=== Required work ===
Begin with the opening line of the records and extract each line through the one holding "Serviço de geren"; pictures are not part of the copy.
--- START ---
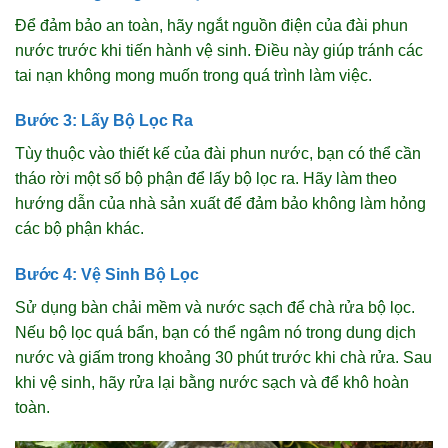
Để đảm bảo an toàn, hãy ngắt nguồn điện của đài phun
nước trước khi tiến hành vệ sinh. Điều này giúp tránh các
tai nạn không mong muốn trong quá trình làm việc.
Bước 3: Lấy Bộ Lọc Ra
Tùy thuộc vào thiết kế của đài phun nước, bạn có thể cần
tháo rời một số bộ phận để lấy bộ lọc ra. Hãy làm theo
hướng dẫn của nhà sản xuất để đảm bảo không làm hỏng
các bộ phận khác.
Bước 4: Vệ Sinh Bộ Lọc
Sử dụng bàn chải mềm và nước sạch để chà rửa bộ lọc.
Nếu bộ lọc quá bẩn, bạn có thể ngâm nó trong dung dịch
nước và giấm trong khoảng 30 phút trước khi chà rửa. Sau
khi vệ sinh, hãy rửa lại bằng nước sạch và để khô hoàn
toàn.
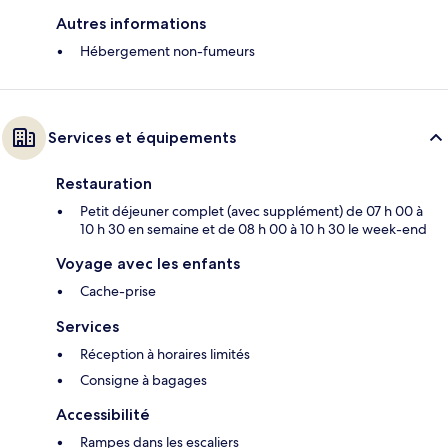
Autres informations
Hébergement non-fumeurs
Services et équipements
Restauration
Petit déjeuner complet (avec supplément) de 07 h 00 à
10 h 30 en semaine et de 08 h 00 à 10 h 30 le week-end
Voyage avec les enfants
Cache-prise
Services
Réception à horaires limités
Consigne à bagages
Accessibilité
Rampes dans les escaliers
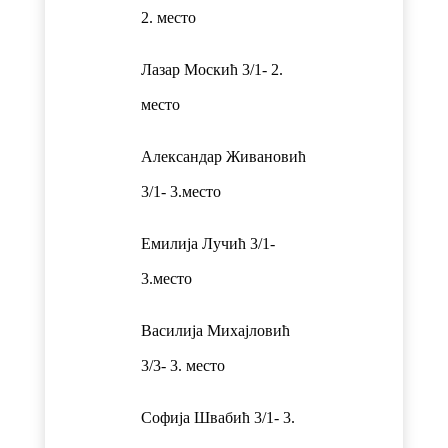
2. место
Лазар Москић 3/1- 2.
место
Александар Живановић
3/1- 3.место
Емилија Лучић 3/1-
3.место
Василија Михајловић
3/3- 3. место
Софија Швабић 3/1- 3.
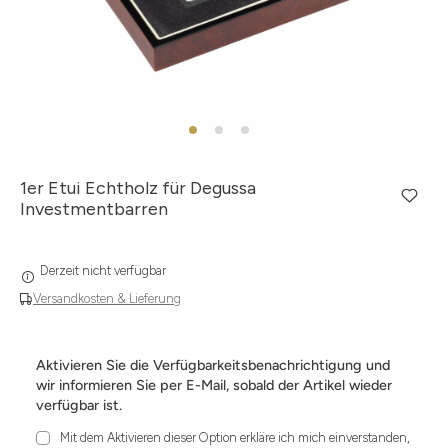
1er Etui Echtholz für Degussa
Investmentbarren
Derzeit nicht verfügbar
Versandkosten & Lieferung
Aktivieren Sie die Verfügbarkeitsbenachrichtigung und
wir informieren Sie per E-Mail, sobald der Artikel wieder
verfügbar ist.
Mit dem Aktivieren dieser Option erkläre ich mich einverstanden,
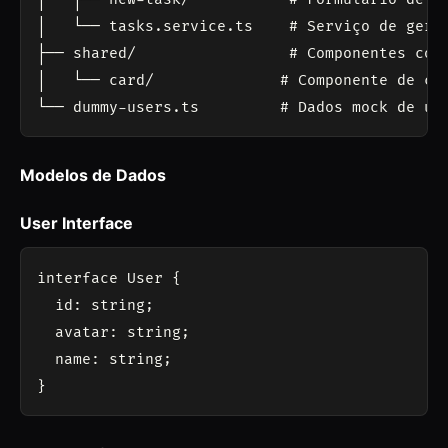
│   └── tasks.service.ts    # Serviço de geren
├── shared/                 # Componentes comp
│   └── card/              # Componente de car
Modelos de Dados
User Interface
interface User {

  id: string;

  avatar: string;

  name: string;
--- END ---
=== Written solution ===
Để đảm bảo an toàn, hãy ngắt nguồn điện của đài phun
nước trước khi tiến hành vệ sinh. Điều này giúp tránh các
tai nạn không mong muốn trong quá trình làm việc.
Bước 3: Lấy Bộ Lọc Ra
Tùy thuộc vào thiết kế của đài phun nước, bạn có thể cần
tháo rời một số bộ phận để lấy bộ lọc ra. Hãy làm theo
hướng dẫn của nhà sản xuất để đảm bảo không làm hỏng
các bộ phận khác.
Bước 4: Vệ Sinh Bộ Lọc
Sử dụng bàn chải mềm và nước sạch để chà rửa bộ lọc.
Nếu bộ lọc quá bẩn, bạn có thể ngâm nó trong dung dịch
nước và giấm trong khoảng 30 phút trước khi chà rửa. Sau
khi vệ sinh, hãy rửa lại bằng nước sạch và để khô hoàn
toàn.
Autres informations
Hébergement non-fumeurs
Services et équipements
Restauration
Petit déjeuner complet (avec supplément) de 07 h 00 à
10 h 30 en semaine et de 08 h 00 à 10 h 30 le week-end
Voyage avec les enfants
Cache-prise
Services
Réception à horaires limités
Consigne à bagages
Accessibilité
Rampes dans les escaliers
2. место
Лазар Москић 3/1- 2.
место
Александар Живановић
3/1- 3.место
Емилија Лучић 3/1-
3.место
Василија Михајловић
3/3- 3. место
Софија Швабић 3/1- 3.
1er Etui Echtholz für Degussa
Investmentbarren
Derzeit nicht verfügbar
Versandkosten & Lieferung
Aktivieren Sie die Verfügbarkeitsbenachrichtigung und
wir informieren Sie per E-Mail, sobald der Artikel wieder
verfügbar ist.
Mit dem Aktivieren dieser Option erkläre ich mich einverstanden,
│   └── tasks.service.ts    # Serviço de geren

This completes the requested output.